Segment Start: PROVIDED RECORDS

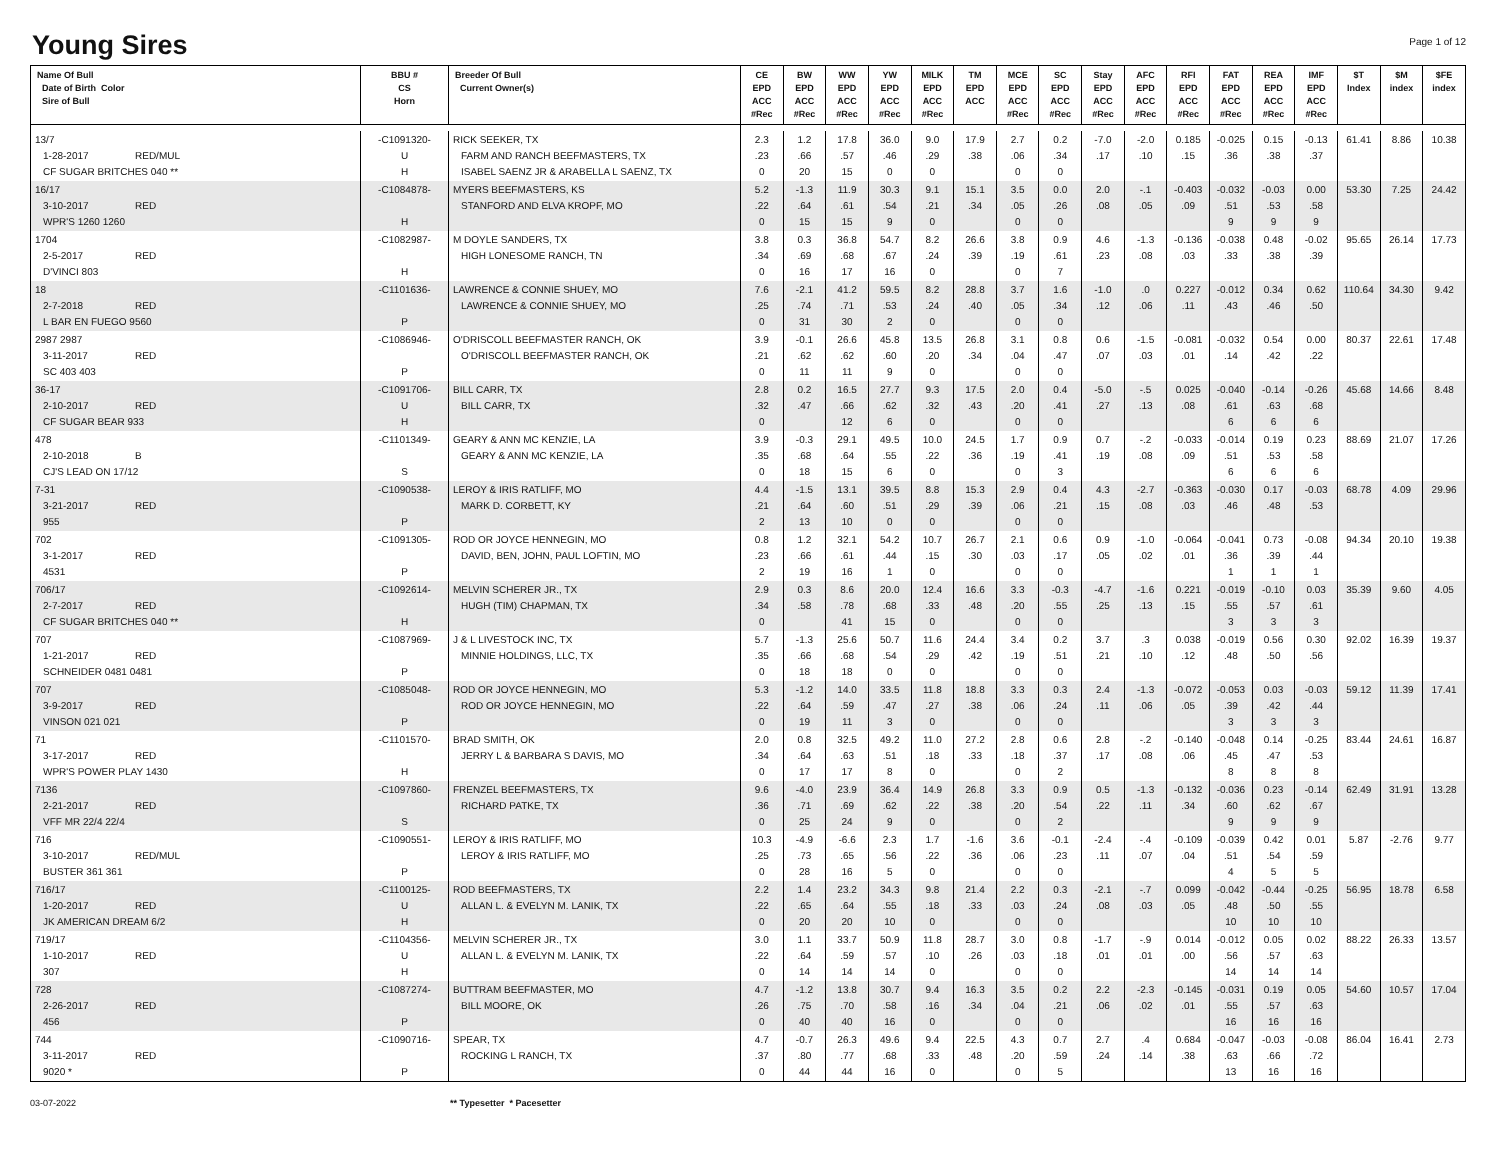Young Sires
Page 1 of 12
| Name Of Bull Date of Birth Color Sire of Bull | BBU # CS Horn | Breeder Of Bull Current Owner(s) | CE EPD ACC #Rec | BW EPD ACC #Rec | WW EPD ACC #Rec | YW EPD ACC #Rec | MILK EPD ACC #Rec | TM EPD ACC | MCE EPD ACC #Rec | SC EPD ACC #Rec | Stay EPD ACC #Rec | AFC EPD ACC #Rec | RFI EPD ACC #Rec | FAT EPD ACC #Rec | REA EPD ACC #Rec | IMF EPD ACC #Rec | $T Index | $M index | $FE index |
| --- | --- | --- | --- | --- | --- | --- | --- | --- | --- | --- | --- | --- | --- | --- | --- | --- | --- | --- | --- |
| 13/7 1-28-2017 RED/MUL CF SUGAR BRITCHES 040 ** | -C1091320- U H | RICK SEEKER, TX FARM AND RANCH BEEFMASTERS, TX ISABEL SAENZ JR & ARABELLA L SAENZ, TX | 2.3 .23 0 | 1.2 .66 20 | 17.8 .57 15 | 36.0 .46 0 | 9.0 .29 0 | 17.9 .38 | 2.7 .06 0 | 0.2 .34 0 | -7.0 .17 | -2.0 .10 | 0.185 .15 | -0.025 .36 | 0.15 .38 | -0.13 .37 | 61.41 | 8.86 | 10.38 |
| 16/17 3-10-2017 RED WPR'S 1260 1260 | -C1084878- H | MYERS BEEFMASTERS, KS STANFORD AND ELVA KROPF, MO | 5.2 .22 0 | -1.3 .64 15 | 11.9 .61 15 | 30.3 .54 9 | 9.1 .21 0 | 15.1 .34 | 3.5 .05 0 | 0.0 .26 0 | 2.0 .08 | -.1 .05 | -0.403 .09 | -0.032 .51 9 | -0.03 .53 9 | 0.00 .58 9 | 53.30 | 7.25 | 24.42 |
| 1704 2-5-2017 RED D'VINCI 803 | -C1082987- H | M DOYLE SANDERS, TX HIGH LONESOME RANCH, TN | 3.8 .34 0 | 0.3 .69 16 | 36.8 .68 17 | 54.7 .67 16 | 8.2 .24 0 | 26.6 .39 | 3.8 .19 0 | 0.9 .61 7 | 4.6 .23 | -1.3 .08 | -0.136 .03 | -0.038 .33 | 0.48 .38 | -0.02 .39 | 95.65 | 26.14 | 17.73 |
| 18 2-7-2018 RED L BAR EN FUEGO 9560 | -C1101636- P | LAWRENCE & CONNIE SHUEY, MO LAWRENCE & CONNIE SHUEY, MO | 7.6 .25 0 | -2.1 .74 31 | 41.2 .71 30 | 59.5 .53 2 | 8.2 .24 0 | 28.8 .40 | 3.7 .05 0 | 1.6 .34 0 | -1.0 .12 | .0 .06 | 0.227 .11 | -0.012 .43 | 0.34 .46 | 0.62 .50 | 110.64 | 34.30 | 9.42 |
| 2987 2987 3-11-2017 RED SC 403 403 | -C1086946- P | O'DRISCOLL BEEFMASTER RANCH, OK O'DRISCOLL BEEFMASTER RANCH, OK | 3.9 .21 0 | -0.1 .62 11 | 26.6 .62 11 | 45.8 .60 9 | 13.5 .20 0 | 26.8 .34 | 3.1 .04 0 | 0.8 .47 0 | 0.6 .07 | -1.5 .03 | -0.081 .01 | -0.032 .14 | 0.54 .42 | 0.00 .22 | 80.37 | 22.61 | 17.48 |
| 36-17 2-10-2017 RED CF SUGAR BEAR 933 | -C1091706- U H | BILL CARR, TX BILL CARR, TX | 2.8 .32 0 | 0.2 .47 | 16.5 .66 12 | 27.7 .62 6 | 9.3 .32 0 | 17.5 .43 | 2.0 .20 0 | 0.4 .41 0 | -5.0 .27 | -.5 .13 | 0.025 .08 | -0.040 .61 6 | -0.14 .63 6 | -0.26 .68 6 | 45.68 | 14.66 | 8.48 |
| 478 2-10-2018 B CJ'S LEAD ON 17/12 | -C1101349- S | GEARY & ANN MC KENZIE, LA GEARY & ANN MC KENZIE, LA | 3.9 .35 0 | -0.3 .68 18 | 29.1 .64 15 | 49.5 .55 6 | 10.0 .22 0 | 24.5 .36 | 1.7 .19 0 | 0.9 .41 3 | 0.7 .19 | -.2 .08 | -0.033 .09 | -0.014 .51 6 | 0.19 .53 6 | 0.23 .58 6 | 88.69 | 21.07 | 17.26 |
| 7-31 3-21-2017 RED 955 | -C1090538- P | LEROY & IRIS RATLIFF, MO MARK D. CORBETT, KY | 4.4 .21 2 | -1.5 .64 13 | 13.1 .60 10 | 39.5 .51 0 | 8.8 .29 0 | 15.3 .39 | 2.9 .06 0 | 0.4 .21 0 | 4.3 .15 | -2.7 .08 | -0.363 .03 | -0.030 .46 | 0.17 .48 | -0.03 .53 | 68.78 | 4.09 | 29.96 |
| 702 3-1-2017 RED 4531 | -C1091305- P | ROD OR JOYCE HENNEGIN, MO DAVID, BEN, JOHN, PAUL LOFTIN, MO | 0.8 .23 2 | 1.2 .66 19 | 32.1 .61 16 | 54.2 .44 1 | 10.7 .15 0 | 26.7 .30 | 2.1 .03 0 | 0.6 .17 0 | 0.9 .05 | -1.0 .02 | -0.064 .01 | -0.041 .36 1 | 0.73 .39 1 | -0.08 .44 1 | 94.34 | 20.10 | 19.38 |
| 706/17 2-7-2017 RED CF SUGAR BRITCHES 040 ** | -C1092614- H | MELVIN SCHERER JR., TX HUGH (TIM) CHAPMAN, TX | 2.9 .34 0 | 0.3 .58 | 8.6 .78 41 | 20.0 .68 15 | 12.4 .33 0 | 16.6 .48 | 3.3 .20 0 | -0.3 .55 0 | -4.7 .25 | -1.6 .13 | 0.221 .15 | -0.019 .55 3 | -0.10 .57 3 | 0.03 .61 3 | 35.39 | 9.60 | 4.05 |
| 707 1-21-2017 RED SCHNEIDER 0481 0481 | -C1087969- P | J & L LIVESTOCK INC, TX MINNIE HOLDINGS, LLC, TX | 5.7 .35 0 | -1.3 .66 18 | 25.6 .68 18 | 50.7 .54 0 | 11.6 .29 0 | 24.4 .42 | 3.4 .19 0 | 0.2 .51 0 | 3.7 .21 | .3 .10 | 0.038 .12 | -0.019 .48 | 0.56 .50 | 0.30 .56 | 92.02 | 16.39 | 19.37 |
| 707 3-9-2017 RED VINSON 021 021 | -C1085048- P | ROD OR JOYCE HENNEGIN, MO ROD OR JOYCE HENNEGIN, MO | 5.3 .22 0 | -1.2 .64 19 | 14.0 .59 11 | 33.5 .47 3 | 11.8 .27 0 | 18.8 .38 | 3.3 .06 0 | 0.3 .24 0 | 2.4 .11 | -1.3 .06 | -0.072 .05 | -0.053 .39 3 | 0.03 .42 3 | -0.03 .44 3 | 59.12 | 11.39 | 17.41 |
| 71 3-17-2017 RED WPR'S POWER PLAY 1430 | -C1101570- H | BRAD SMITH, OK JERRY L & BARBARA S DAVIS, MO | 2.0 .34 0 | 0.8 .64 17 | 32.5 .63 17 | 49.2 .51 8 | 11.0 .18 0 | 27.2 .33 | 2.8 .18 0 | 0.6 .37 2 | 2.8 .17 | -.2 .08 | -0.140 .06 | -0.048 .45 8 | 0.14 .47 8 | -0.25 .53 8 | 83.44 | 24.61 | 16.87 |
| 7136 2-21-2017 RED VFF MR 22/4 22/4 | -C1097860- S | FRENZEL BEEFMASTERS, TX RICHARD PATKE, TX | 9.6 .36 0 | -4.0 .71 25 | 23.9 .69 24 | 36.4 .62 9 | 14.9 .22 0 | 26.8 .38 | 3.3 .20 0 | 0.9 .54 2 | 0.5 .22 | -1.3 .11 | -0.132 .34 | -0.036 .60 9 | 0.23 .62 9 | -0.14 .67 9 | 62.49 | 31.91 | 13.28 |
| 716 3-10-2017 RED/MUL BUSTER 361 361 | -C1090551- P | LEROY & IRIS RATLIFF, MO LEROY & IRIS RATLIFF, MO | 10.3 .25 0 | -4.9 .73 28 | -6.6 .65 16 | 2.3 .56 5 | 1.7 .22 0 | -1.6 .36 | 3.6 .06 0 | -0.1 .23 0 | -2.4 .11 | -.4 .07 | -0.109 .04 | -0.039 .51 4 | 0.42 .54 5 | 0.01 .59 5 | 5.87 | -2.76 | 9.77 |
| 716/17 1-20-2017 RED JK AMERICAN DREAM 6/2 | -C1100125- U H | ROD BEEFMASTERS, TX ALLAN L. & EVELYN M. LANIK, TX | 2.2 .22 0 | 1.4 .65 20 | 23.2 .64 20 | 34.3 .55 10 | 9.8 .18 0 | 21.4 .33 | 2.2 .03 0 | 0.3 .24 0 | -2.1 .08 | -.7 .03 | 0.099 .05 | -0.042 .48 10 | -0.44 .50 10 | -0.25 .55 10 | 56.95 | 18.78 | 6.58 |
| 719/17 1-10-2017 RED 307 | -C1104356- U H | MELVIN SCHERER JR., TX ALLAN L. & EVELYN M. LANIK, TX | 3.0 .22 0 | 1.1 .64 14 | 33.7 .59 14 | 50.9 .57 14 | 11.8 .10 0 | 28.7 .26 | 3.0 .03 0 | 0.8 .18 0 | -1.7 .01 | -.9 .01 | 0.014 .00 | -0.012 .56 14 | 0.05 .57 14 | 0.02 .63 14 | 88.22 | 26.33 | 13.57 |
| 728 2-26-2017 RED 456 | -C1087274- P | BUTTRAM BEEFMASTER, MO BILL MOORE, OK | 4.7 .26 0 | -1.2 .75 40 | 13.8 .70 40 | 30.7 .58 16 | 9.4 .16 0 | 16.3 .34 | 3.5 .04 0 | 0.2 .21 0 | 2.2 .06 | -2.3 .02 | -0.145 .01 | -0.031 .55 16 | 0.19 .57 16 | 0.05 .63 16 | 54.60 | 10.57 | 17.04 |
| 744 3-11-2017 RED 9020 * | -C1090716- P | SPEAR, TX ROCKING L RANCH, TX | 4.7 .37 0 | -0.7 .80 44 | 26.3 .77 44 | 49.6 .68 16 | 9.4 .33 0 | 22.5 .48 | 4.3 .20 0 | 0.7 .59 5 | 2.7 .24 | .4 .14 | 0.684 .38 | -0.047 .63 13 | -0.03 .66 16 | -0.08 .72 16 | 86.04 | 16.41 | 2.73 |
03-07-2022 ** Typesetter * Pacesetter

Segment End: PROVIDED RECORDS

A complete answer gives every line of the records holding "RANCH".

| 13/7 1-28-2017 RED/MUL CF SUGAR BRITCHES 040 ** | -C1091320- U H | RICK SEEKER, TX FARM AND RANCH BEEFMASTERS, TX ISABEL SAENZ JR & ARABELLA L SAENZ, TX | 2.3 .23 0 | 1.2 .66 20 | 17.8 .57 15 | 36.0 .46 0 | 9.0 .29 0 | 17.9 .38 | 2.7 .06 0 | 0.2 .34 0 | -7.0 .17 | -2.0 .10 | 0.185 .15 | -0.025 .36 | 0.15 .38 | -0.13 .37 | 61.41 | 8.86 | 10.38 |
| 1704 2-5-2017 RED D'VINCI 803 | -C1082987- H | M DOYLE SANDERS, TX HIGH LONESOME RANCH, TN | 3.8 .34 0 | 0.3 .69 16 | 36.8 .68 17 | 54.7 .67 16 | 8.2 .24 0 | 26.6 .39 | 3.8 .19 0 | 0.9 .61 7 | 4.6 .23 | -1.3 .08 | -0.136 .03 | -0.038 .33 | 0.48 .38 | -0.02 .39 | 95.65 | 26.14 | 17.73 |
| 2987 2987 3-11-2017 RED SC 403 403 | -C1086946- P | O'DRISCOLL BEEFMASTER RANCH, OK O'DRISCOLL BEEFMASTER RANCH, OK | 3.9 .21 0 | -0.1 .62 11 | 26.6 .62 11 | 45.8 .60 9 | 13.5 .20 0 | 26.8 .34 | 3.1 .04 0 | 0.8 .47 0 | 0.6 .07 | -1.5 .03 | -0.081 .01 | -0.032 .14 | 0.54 .42 | 0.00 .22 | 80.37 | 22.61 | 17.48 |
| 744 3-11-2017 RED 9020 * | -C1090716- P | SPEAR, TX ROCKING L RANCH, TX | 4.7 .37 0 | -0.7 .80 44 | 26.3 .77 44 | 49.6 .68 16 | 9.4 .33 0 | 22.5 .48 | 4.3 .20 0 | 0.7 .59 5 | 2.7 .24 | .4 .14 | 0.684 .38 | -0.047 .63 13 | -0.03 .66 16 | -0.08 .72 16 | 86.04 | 16.41 | 2.73 |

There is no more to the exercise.